Jacob Sayono/Human-Centered Computing & Intelligent Sensing Lab (HiLab) at UCLA
Everyday devices outfitted with e-UCLA-developed mini kinetic energy-recovery systems “MiniKers” to automate operation

Nov 30, 2022

UCLA Samueli Newsroom

There is a good chance most people enter a grocery store through an automatic door without a second thought. For individuals with disabilities, however, the option is not only for convenience, it is a necessity. 

Automation not only boosts efficiency but also creates environments that can be equally accessible. Many objects, however, require users with enough dexterity, motor strength and often the use of both hands to operate. These requirements can be challenging for someone with motor impairments or other disabilities. 

What if all doors, drawers, windows and other objects could be automated and without using an external power source as currently required? 

“We turned our focus to people — a rich source of kinetic energy,” said Yang Zhang, an assistant professor of electrical and computer engineering at the UCLA Samueli School of Engineering. “Human environments, especially public spaces, are often occupied by users with different abilities, and their interactions can be turned into power that can then automate everyday objects for people who have limited mobility.” 

A research team led by Zhang recently published its initial findings in Proceedings of the Association for Computing Machinery on Interactive, Mobile, Wearable and Ubiquitous Technologies.

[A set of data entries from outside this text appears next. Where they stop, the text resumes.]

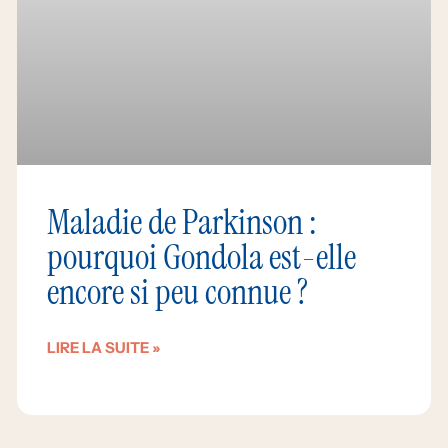
Maladie de Parkinson :
pourquoi Gondola est-elle
encore si peu connue ?
LIRE LA SUITE »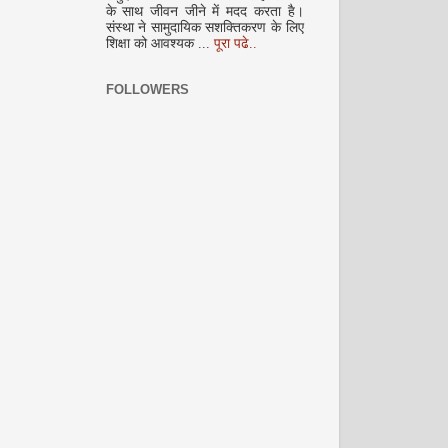
के साथ जीवन जीने में मदद करता है।
संस्था ने सामुदायिक सशक्तिकरण के लिए
शिक्षा को आवश्यक ...
पूरा पढे..
FOLLOWERS
दिसम्‍बर 2008
जनवरी 2009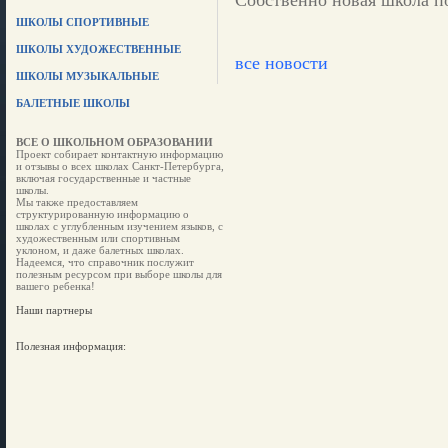
Собственно новая школа по
ШКОЛЫ СПОРТИВНЫЕ
ШКОЛЫ ХУДОЖЕСТВЕННЫЕ
все новости
ШКОЛЫ МУЗЫКАЛЬНЫЕ
БАЛЕТНЫЕ ШКОЛЫ
ВСЕ О ШКОЛЬНОМ ОБРАЗОВАНИИ
Проект собирает контактную информацию
и отзывы о всех школах Санкт-Петербурга,
включая государственные и частные
школы.
Мы также предоставляем
структурированную информацию о
школах с углубленным изучением языков, с
художественным или спортивным
уклоном, и даже балетных школах.
Надеемся, что справочник послужит
полезным ресурсом при выборе школы для
вашего ребенка!
Наши партнеры
Полезная информация: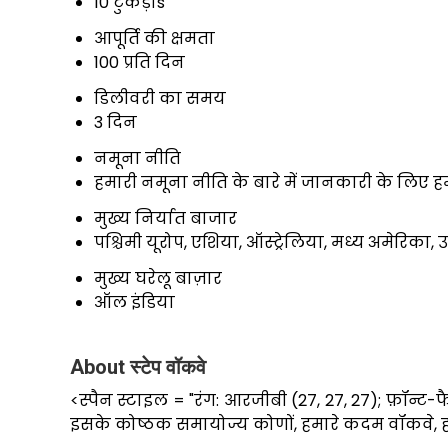
10 टुकड़ाs
आपूर्ति की क्षमता
100 प्रति दिन
डिलीवरी का समय
3 दिन
नमूना नीति
हमारी नमूना नीति के बारे में जानकारी के लिए हम
मुख्य निर्यात बाजार
पश्चिमी यूरोप, एशिया, ऑस्ट्रेलिया, मध्य अमेरिका, उ
मुख्य घरेलू बाज़ार
ऑल इंडिया
About स्टेप वॉकवे
<स्पैन स्टाइल = "रंग: आरजीबी (27, 27, 27); फ़ॉन्ट
इसके कोष्ठक समायोज्य कोणों, हमारे कदम वॉकवे, हम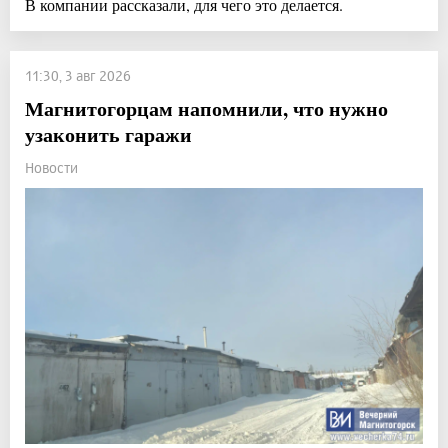
В компании рассказали, для чего это делается.
11:30, 3 авг 2026
Магнитогорцам напомнили, что нужно
узаконить гаражи
Новости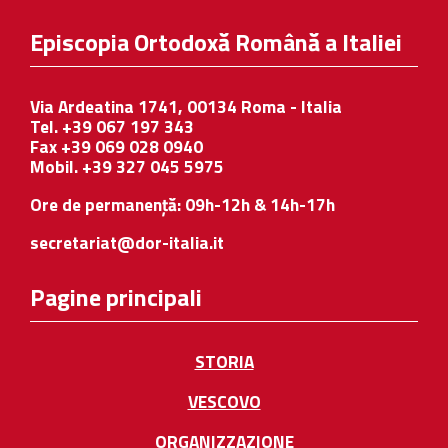
Episcopia Ortodoxă Română a Italiei
Via Ardeatina 1741, 00134 Roma - Italia
Tel. +39 067 197 343
Fax +39 069 028 0940
Mobil. +39 327 045 5975
Ore de permanență: 09h-12h & 14h-17h
secretariat@dor-italia.it
Pagine principali
STORIA
VESCOVO
ORGANIZZAZIONE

The researchers have received a three-year, $550,000 grant from the National Science Foundation to continue their work in collaboration with colleagues at the Georgia Institute of Technology, with a focus on creating tools to develop more efficient systems powered by human interactions. 

“Wiring everything, or constantly replacing batteries are difficult power solutions to scale up,” said Zhang, who leads the Human-Centered Computing & Intelligent Sensing Lab at UCLA. “We suspect that’s why we have only seen the success of automation on a few objects while the majority of everyday objects remain human-operated.

Close-up of the MiniKers circuit board                         Credit: Xiaoying Yang/HiLab at UCLA

Other potential and sustainable energy sources, such as solar and wind energy, cannot readily scale down to the parameters required for everyday automation, according to Zhang. Instead, Zhang and his colleagues are spearheading innovative research on automating projects by using energy harvested from routine actions taken by individuals.

The system design includes a small motor that harvests energy from applied force, an electrochemical device called supercapacitor to store energy, and a circuit board that controls the system and connects via Bluetooth to a voice-activated smartphone app. The app will require specific user commands and can help safeguard young children from accidentally triggering a device without adult supervision. 

“We not only used the motor for energy harvesting and actuation, but we also managed to repurpose it as a sensor, using the induced interaction-powered current as a signal to infer a specific user activity,” said UCLA graduate student and lead researcher on the project Xiaoying Yang.

The research team designed, built and tested variations of these tiny kinetic energy-recovery systems, or MiniKers, that opened and closed sliding doors, drawers, a small refrigerator door, a toilet lid, a rubbish bin lid, window blinds and curtains.

Using off-the-shelf and custom 3D-printed parts, one MiniKers-outfitted device costs about $60 per design. The researchers said such systems could be much more affordable if manufactured in bulk.

“Ultimately, this could be something you could pick up at a home-improvement store and install yourself,” Yang said. 

Other authors on the study are UCLA undergraduate students Jacob Sayono and Jess Xu, as well as graduate student Jiahao “Nick” Li. Josiah Hester, an associate professor of computing at Georgia Tech, also collaborated on the project. The researchers have made their hardware, software and 3D-printing files available on GitHub.